Though partial automation solutions are generally considered as robot-assisting-worker, they can also apply to a human assisting a robot to complete a semi-automated task. For example, Kuka’s Safe Robot technology provided robot control via a joystick. The robot lacked vision and other feedback capabilities, with the human colleague supplying analysis of the weld or other job.
Explained Kevin Kozuszek, Director of Marketing at Kuka: “If you’re welding a complex or unique part or compound together, a person’s eyes are going to provide a better measure of whether it’s a good weld or not. You can have a camera look at it, but if you have someone there…(that) person will know if it’s good or not.”
Even before the economic upheaval of 2008-9, sales of automation equipment had either levelled off or were falling in key areas of automotive production. Figures released in late 2007 from the International Federation of Robotics indicated that from 2005-06 purchases of robotics worldwide fell some 20% to (approx.) 20,000 units. Areas losing sales were primarily the US, Japan and Europe (with the exception of Germany and Italy), while Korea and China either maintained sales or showed slowing growth.
The type of robotics being purchased was also changing. Rather than ‘hard’ automation via dedicated installations carrying out fixed procedures, flexible and reprogrammable robotic cells came to the forefront.

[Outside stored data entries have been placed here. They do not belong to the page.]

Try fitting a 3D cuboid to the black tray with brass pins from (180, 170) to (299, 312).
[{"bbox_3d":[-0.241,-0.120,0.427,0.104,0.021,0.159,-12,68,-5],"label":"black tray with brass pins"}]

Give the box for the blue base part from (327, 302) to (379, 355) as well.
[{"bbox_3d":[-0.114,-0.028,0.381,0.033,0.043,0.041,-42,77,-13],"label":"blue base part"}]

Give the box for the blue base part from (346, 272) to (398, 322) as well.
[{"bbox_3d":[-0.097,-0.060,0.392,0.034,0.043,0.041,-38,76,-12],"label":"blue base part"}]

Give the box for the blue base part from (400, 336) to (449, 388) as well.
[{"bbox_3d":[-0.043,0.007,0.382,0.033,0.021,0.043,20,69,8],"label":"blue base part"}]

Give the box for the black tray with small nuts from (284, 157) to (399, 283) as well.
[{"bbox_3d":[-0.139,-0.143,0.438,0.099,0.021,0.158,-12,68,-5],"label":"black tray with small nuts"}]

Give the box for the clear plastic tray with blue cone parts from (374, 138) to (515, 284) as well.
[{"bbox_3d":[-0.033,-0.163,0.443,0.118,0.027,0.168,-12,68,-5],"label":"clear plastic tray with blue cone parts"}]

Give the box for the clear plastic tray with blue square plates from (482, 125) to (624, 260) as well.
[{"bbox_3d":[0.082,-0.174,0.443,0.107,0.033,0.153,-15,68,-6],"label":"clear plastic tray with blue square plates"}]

Mark Schlanker, Business Manager for DV Automation, noted that he expected formal proof of re-usability to become an integral part of the purchase process for new installations. The robot itself would require a combination of re-programmability and ease of retooling, and he predicted greater importance for simulation systems able to demonstrate the re-use of the cell before it was commissioned.
Early issues of AMS noted that US carmakers were particularly interested in sourcing conveyor equipment similar to that used in European plants, for reasons of improved ergonomics and equipment flexibility. The US conveyor industry first responded by forming partnerships with the existing companies, and quickly followed by making their own similar products.

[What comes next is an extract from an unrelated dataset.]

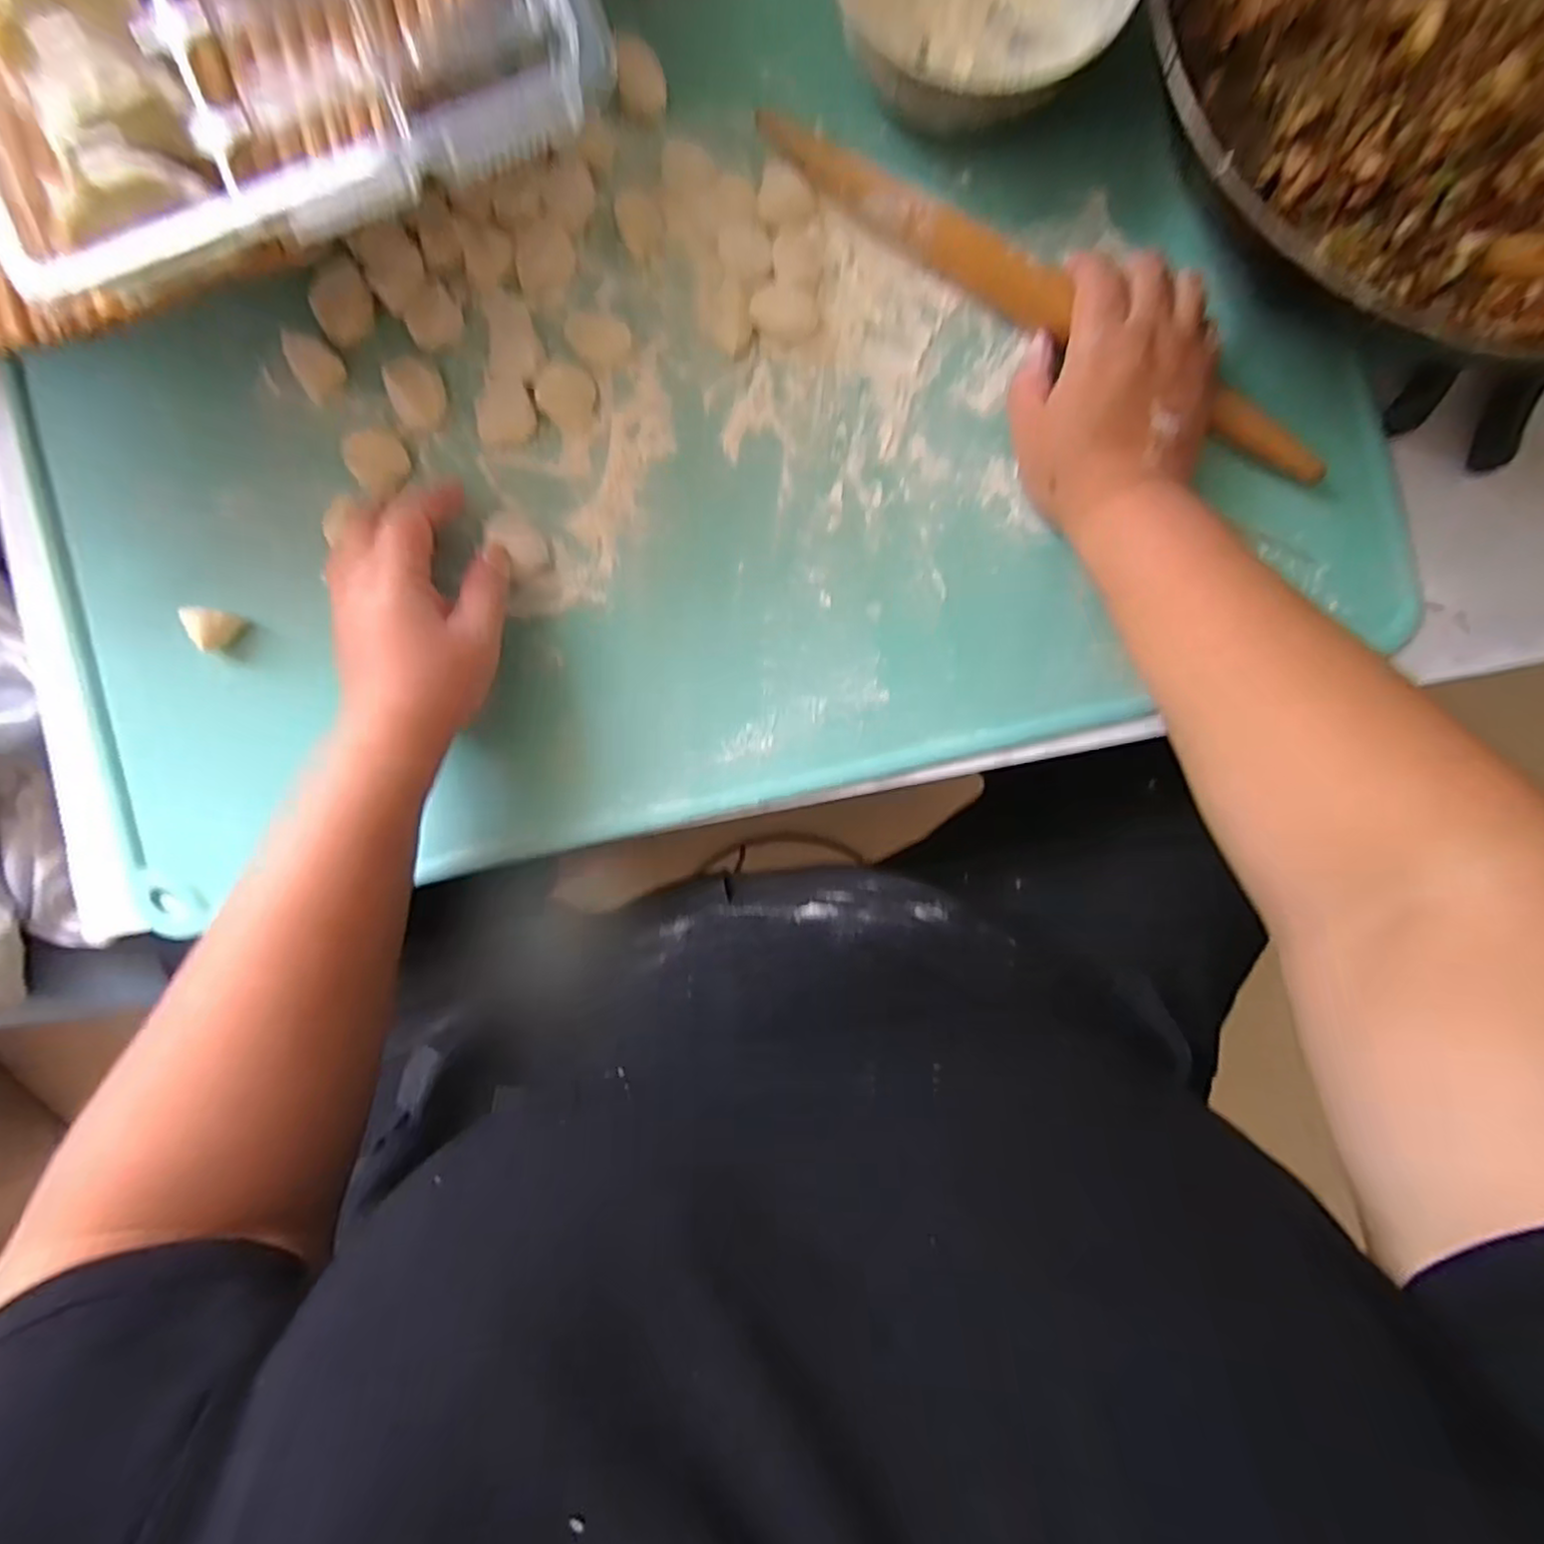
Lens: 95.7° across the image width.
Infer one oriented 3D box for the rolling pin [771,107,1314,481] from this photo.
[{"bbox_3d":[0.137,-0.236,0.350,0.322,0.024,0.018,30,93,-2],"label":"rolling pin"}]

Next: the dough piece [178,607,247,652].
[{"bbox_3d":[-0.292,-0.074,0.366,0.022,0.020,0.021,0,93,1],"label":"dough piece"}]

One such company was MW, which supplied a skillet system to the then DaimlerChrysler plant in Sterling Heights, Michigan. The skillet designs were based on designs by French company Cinetic, though the technology transfer wasn’t all one way since the French gained designs for power-and-free conveyors.
Wes Paisley, President of DMW, also added: “OEMs in Europe are asking their suppliers for more and more project management services, and full-service agreements, which is something we’ve been doing for 40 years. We are, for example, providing project management training to Cinetic for contracts they have with Peugeot in France.”

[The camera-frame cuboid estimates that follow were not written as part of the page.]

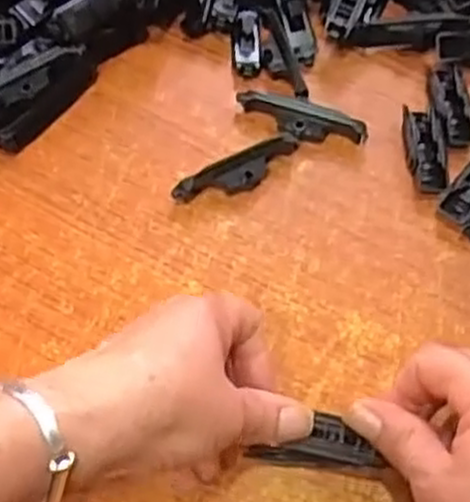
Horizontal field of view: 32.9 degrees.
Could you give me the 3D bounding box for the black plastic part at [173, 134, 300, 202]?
[{"bbox_3d":[0.003,-0.046,0.468,0.082,0.019,0.019,-27,66,-17],"label":"black plastic part"}]

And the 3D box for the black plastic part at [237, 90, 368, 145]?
[{"bbox_3d":[0.040,-0.079,0.491,0.081,0.020,0.020,18,61,7],"label":"black plastic part"}]

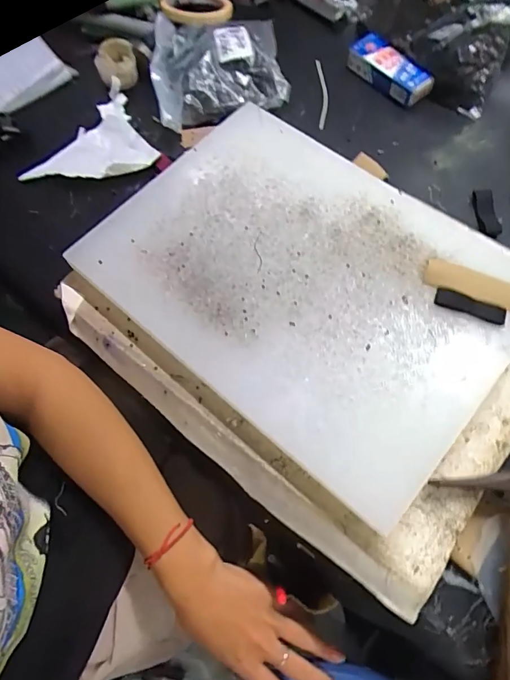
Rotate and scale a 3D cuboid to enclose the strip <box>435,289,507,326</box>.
[{"bbox_3d":[0.178,-0.027,0.360,0.057,0.006,0.014,20,69,11],"label":"strip"}]

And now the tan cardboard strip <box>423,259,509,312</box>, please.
[{"bbox_3d":[0.209,-0.038,0.363,0.131,0.006,0.029,21,69,12],"label":"tan cardboard strip"}]

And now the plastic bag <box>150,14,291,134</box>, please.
[{"bbox_3d":[-0.051,-0.367,0.554,0.163,0.040,0.218,-8,66,0],"label":"plastic bag"}]

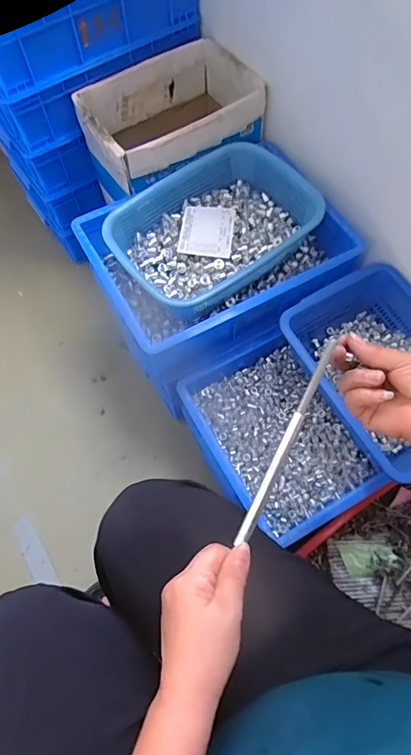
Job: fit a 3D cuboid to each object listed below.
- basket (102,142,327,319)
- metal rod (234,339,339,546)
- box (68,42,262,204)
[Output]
[{"bbox_3d":[0.007,-0.260,0.771,0.340,0.084,0.242,-38,70,-15],"label":"basket"},{"bbox_3d":[0.074,0.055,0.396,0.009,0.008,0.195,25,86,12],"label":"metal rod"},{"bbox_3d":[-0.061,-0.474,0.843,0.309,0.152,0.208,-29,68,-12],"label":"box"}]

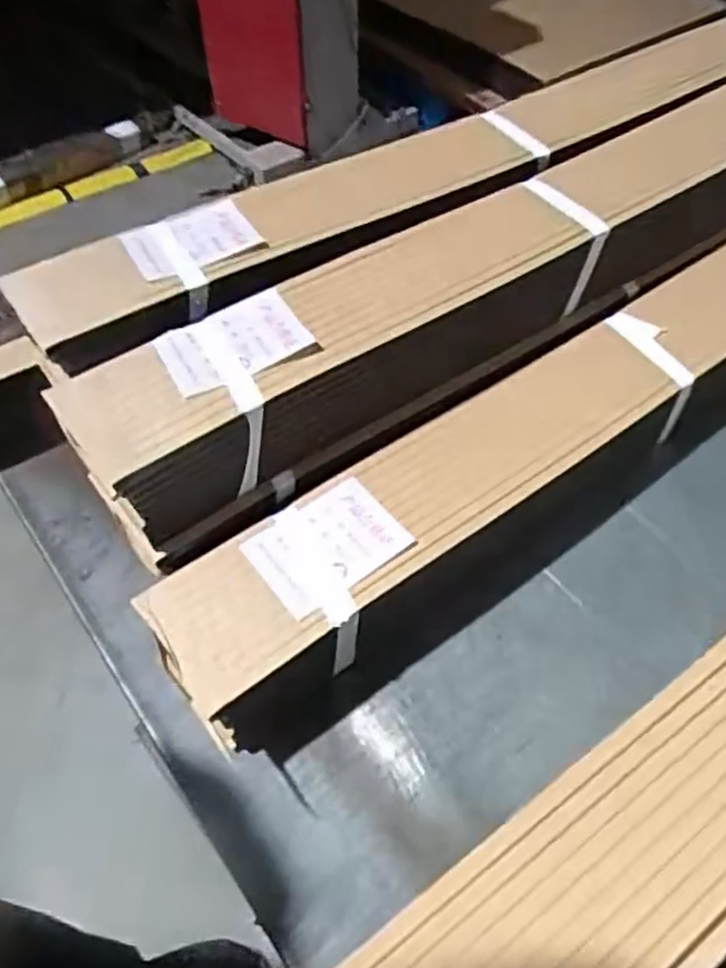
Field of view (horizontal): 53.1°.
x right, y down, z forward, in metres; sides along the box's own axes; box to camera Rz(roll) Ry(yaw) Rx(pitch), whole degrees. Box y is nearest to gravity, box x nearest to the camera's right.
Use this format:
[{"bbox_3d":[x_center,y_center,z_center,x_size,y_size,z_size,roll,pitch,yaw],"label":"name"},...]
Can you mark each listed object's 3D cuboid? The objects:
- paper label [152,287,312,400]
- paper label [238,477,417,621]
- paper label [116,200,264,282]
[{"bbox_3d":[-0.093,-0.104,0.530,0.105,0.008,0.071,-28,59,-22],"label":"paper label"},{"bbox_3d":[-0.025,0.043,0.525,0.105,0.008,0.075,-32,58,-23],"label":"paper label"},{"bbox_3d":[-0.144,-0.207,0.614,0.105,0.010,0.082,-26,57,-18],"label":"paper label"}]

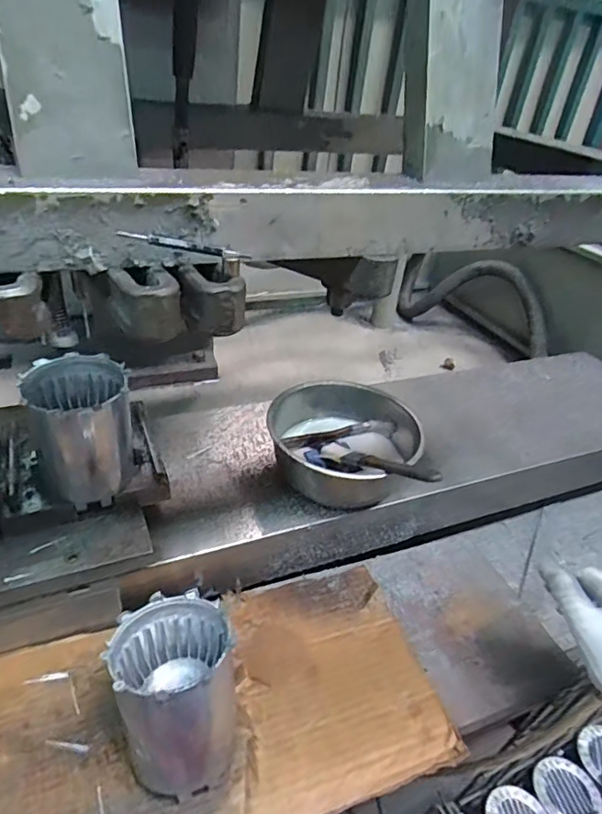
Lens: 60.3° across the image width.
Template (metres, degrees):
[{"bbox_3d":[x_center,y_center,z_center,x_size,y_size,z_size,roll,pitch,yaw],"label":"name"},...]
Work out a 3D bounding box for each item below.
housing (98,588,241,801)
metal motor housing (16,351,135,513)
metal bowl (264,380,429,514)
[{"bbox_3d":[-0.100,0.232,0.424,0.092,0.118,0.107,-15,41,-28],"label":"housing"},{"bbox_3d":[-0.212,0.020,0.507,0.086,0.120,0.080,-5,37,-16],"label":"metal motor housing"},{"bbox_3d":[0.047,0.047,0.652,0.168,0.085,0.175,5,36,-3],"label":"metal bowl"}]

Modern robots may have largely made the jump from single to multi-function machines; conveyors are now going through this fundamental shift. Noel Dehne, responsible for the automotive branch of US-based conveyor manufacturer Jervis B. Webb, noted in 2008 that while conveyors have an intrinsic degree of reconfiguration potential, the products have remained largely unchanged in purpose since the 1930s. There is simply no reason for them to adapt.
But one company that has challenged the idea of the fixed conveyor system is German equipment supplier Dürr, makers of the FAStplant system. Its system is based on three standardized, pre-assembled modules that can be linked together to create an assembly line. Each module consists of exterior steelwork, an overhead conveyor with vertically adjustable hangers, and FASmotion, providing non-contact power and data transfer, together with lighting and control elements.
The modules are further equipped with items to suit the requirements of the individual workstation.
Benefits of the FAStplant system include the ability to build or reposition assembly lines within a few days, says Dürr, while production capacity can be quickly altered. Even the relocation of the line to a new production location becomes a commercially viable option, says the company.
Its a long step from the conveyors of old that lived and died in the buildings in which they were originally installed.